UNDERCUT | Felipe Drugovich: "AMR23 feels like a big step forward"
Felipe Drugovich on driving the new Aston Martin F1 car for the first time, staying in the moment, and how he plans to be Brazil's next Grand Prix winner. Fresh from the cockpit after testing, we ask the AMF1 test and reserve driver the questions you want answered in our latest exclusive UNDERCUT interview.
It's a Monday like any other – until the phone rings. It's Aston Martin F1, and you're asked to drive the brand-new AMR23 car at the Bahrain pre-season test in less than 72 hours.
It's the stuff of dreams, but for Felipe Drugovich, it's a reality – and goes with the territory of being an F1 test and reserve driver. With Lance Stroll recovering from an injury sustained when training on a bicycle in Spain ahead of the season, the 22-year-old was parachuted in to share testing duties with double World Champion Fernando Alonso.
Moments after stepping out of the cockpit after testing, we caught up with the boy from Brazil for the latest instalment of our exclusive interview series, UNDERCUT.
Be honest, Felipe. Did you feel ready to drive the car?
Yeah. 100 per cent. Totally ready.
It's been a rollercoaster few days. Have you caught your breath yet?
It's been a crazy few days, quite rushed, but my mindset has been to enjoy the experience as much as I can. It's important to stay in the moment and enjoy it.
"There are some 700 people in the team who did their job well. In that moment I'm just the next link in the chain, the 701st person who needs to do their job well and remain focused on what they need to do."
You're sat in the cockpit, the visor comes down and you're about to take to the track in a brand-new F1 car, the product of months of hard work from hundreds of people. How nervous are you at that moment?
At the end of the day, it's just one steering wheel and four wheels. As a driver, you need to stay calm, focused and do your job.
There are some 700 people in the team who did their job well. At that moment, I'm just the next link in the chain – the 701st person who needs to do their job well and remain focused on what they need to do.
You've now driven the AMR21, AMR22 and AMR23. How do they compare?
The AMR21 is quite different – it was built to a very different set of regulations. It's a lot softer compared to the AMR22 and AMR23, which are much stiffer in terms of suspension.
The AMR23 is performing really well. The car feels good. It's really nice to drive – more enjoyable than last year, with less porpoising and bouncing. We need to wait to see where we are compared to the others – in testing it's difficult to understand what your competitors are doing – but the AMR23 feels like a big step forward.
You're working with a double World Champion in the form of Fernando Alonso – he's a good benchmark. Are you hoping that his feedback and comments about the AMR23 are similar to yours?
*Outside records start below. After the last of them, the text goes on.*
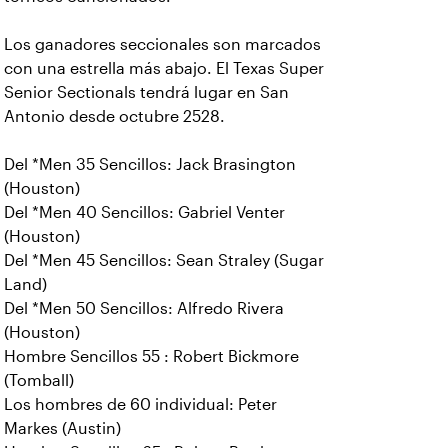
Los ganadores seccionales son marcados
con una estrella más abajo. El Texas Super
Senior Sectionals tendrá lugar en San
Antonio desde octubre 2528.
Del *Men 35 Sencillos: Jack Brasington
(Houston)
Del *Men 40 Sencillos: Gabriel Venter
(Houston)
Del *Men 45 Sencillos: Sean Straley (Sugar
Land)
Del *Men 50 Sencillos: Alfredo Rivera
(Houston)
Hombre Sencillos 55 : Robert Bickmore
(Tomball)
Los hombres de 60 individual: Peter
Markes (Austin)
This is something I'm curious to see. You hope it's the same because then it means we have a very clear direction to go in with the car.
"Respect is something you need to earn. Fernando has earned that respect through everything he's achieved, and I hope to do the same."
It's testing, so it's very hard to compare laptimes, but surely there must be part of you that wants to see how you've fared against Fernando and the other drivers?
You're always having a look at the times but it's very difficult to know what the other teams are doing. It's important to stay focused on yourself.
Inside the team, it's easier to compare yourself with whoever else is driving the car but there are variables to consider like track conditions and temperature. I can always learn from Fernando, so it's good to be able to compare myself against him.
Emerson Fittipaldi, Carlos Pace, Nelson Piquet, Ayrton Senna, Rubens Barrichello, Felipe Massa. No Brazilian driver has won a Grand Prix since 2009. What do you need to do to add the name Felipe Drugovich to this group of Brazilian F1 winners?
Get a race seat! Apart from that, I just need to keep doing what I'm doing – try to keep improving and be a better driver every day. You also need a bit of luck to be in the right place at the right time to get a good opportunity. But I will do whatever is in my power, in my hands, to get there.
"The most important thing is to stay calm and be prepared. One day the opportunity might come, so I need to be ready to do the best job that I can."
When you walk around the paddock, what kind of reception do you get from those drivers already on the F1 grid? As one of the sport's most exciting young talents, you're gunning for a race seat – and it could be theirs.
There is a difference between the young drivers and the older drivers. Someone like Fernando is very experienced and has all this respect from the other drivers. For me, that respect is something you need to earn. Fernando has earned that respect through everything he's achieved, and I hope to do the same.
Being a test and reserve driver, you must always be ready – you never know exactly when you will be called up to drive the car. How do you deal with that psychologically?
It's quite difficult to maintain the focus throughout the year. I need to be ready all the time and have the mentality that, at any point, I could be racing – even though I might never race. It is difficult, but the most important thing is to stay calm and be prepared. One day the opportunity might come, so I need to be ready to do the best job that I can.